WORK TASK A: Summarize the discussion of drug effects in schizophrenia research in two sentences.
WORK TASK B: Resume the discussion of drug effects in schizophrenia research, writing on from its last sentence.

TEXT FOR ANALYSIS:

········

The second main finding of this study, the interactive effects of drug and order of administration, highlights the need to consider these factors in pharmacological research. Additionally, effects of repeated testing were demonstrated for some eye movement parameters; these effects, possibly due to task practice, may have overlaid drug effects. Future pharmacological studies should consider practice effects as well as the order of drug administration.

Clinically, cognitive dysfunction is one of the most pervasive and debilitating features of schizophrenia (Friedman et al, 1999; Sharma and Harvey, 2000) and plays an important role in the psychosocial function of sufferers (Beiser et al, 1994; Katsanis et al, 1996; Kurtz et al, 2001; Spaulding et al, 1999). Adjunctive treatment with anticholinergic agents needs to be evaluated in light of possible neurocognitive impairments, as it may lead to further, unwanted deleterious effects on psychological function.

········

SOURCE INFORMATION:
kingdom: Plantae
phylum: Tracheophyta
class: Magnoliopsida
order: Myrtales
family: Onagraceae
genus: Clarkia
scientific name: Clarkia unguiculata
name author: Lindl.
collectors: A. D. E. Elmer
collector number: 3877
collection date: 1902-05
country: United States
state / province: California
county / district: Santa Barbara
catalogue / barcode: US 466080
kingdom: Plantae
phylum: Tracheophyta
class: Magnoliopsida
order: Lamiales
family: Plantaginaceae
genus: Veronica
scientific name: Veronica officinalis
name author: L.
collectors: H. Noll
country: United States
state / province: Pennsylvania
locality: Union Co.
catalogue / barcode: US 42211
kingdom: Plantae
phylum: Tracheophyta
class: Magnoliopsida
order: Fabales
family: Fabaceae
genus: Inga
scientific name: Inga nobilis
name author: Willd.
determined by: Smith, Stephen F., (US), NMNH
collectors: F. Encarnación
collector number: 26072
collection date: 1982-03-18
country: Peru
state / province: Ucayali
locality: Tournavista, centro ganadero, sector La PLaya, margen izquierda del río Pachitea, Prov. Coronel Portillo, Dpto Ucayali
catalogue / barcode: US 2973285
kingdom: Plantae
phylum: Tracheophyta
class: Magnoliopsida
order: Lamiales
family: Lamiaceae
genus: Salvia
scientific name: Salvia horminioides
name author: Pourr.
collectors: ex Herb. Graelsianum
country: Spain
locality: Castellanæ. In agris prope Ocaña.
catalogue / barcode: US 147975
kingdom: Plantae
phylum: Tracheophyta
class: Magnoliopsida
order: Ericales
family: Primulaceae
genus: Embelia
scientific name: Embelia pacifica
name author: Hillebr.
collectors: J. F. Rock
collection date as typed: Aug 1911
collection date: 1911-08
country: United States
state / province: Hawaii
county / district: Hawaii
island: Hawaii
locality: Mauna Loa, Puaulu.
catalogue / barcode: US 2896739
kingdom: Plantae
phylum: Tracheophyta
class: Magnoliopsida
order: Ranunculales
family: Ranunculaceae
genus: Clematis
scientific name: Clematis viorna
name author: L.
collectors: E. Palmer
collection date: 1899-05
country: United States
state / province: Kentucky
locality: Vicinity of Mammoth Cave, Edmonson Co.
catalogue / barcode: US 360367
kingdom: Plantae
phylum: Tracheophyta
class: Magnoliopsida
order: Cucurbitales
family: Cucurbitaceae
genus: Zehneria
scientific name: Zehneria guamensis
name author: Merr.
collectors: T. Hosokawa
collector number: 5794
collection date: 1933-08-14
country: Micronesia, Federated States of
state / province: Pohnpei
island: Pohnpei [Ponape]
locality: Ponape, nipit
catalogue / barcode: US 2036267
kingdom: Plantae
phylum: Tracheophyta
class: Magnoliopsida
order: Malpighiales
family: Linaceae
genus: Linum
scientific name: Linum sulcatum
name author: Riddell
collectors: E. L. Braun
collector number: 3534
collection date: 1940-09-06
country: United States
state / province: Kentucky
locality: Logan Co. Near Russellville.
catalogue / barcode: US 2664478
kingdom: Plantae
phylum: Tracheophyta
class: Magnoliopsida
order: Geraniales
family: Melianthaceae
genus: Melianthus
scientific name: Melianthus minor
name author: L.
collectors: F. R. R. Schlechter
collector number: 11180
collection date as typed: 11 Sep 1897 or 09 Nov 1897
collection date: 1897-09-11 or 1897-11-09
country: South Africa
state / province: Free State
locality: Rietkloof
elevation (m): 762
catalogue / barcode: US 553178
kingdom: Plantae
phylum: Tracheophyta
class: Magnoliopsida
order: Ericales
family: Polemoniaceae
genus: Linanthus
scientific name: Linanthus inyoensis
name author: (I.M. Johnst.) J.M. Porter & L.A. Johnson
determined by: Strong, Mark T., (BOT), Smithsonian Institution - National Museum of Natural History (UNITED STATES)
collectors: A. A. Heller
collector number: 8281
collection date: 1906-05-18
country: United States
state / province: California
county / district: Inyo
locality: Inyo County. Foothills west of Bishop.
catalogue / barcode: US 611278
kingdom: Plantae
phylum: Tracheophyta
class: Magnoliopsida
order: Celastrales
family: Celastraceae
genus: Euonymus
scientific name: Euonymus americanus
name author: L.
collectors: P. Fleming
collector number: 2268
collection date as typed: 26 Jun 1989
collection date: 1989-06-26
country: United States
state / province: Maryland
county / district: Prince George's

········

REPLY A: The study found that the drug and the order of administration interacted, and that repeated testing affected some eye movement parameters, possibly through task practice, so future pharmacological studies should consider both practice effects and the order of drug administration. Because cognitive dysfunction is a pervasive and debilitating feature of schizophrenia that plays an important role in sufferers' psychosocial function, adjunctive treatment with anticholinergic agents needs to be evaluated in light of possible neurocognitive impairments.

REPLY B:
Limitations

The present study has a number of limitations. First, the sample size, although comparable to previous pharmacological studies, was relatively small. The sample size and low statistical power might also be the reason why some of the effects reported here (eg the main effects of drug on SPEM gain) failed to reach conventional levels of statistical significance. Replication using a larger, independent sample is, therefore, required. However, the fact that even in this small sample mild effects of a clinical dose of procyclidine on oculomotor function were observed indicates that they are likely to be clinically meaningful.

Second, there was no control group of healthy individuals. While the main focus of this investigation was to examine the effects of a clinical dose of procyclidine on eye movements in schizophrenic patients, who are often prescribed this drug, it might have been valuable to compare performance levels of the patient group to healthy individuals.

In order to obtain an indication of performance levels of healthy controls on the oculomotor tasks used here it may be valuable to inspect data reported by Ettinger et al (2003). Group means of their nonclinical sample for the key measures of SPEM gain (12°/s: 98.60%, SD=8.09; 24°/s: 95.32%, SD=10.58; 36°/s: 89.59%, SD=9.03; 48°/s: 71.85%, SD=16.00) and antisaccade error rate (20.90%, SD=15.14) indicate that the current patient sample, as might be expected, performed worse than healthy individuals. However, a formal statistical comparison of these two groups cannot be made due to differences in important demographic variables, and as patients in this study were administered drug/placebo, whereas participants in our previous study were not.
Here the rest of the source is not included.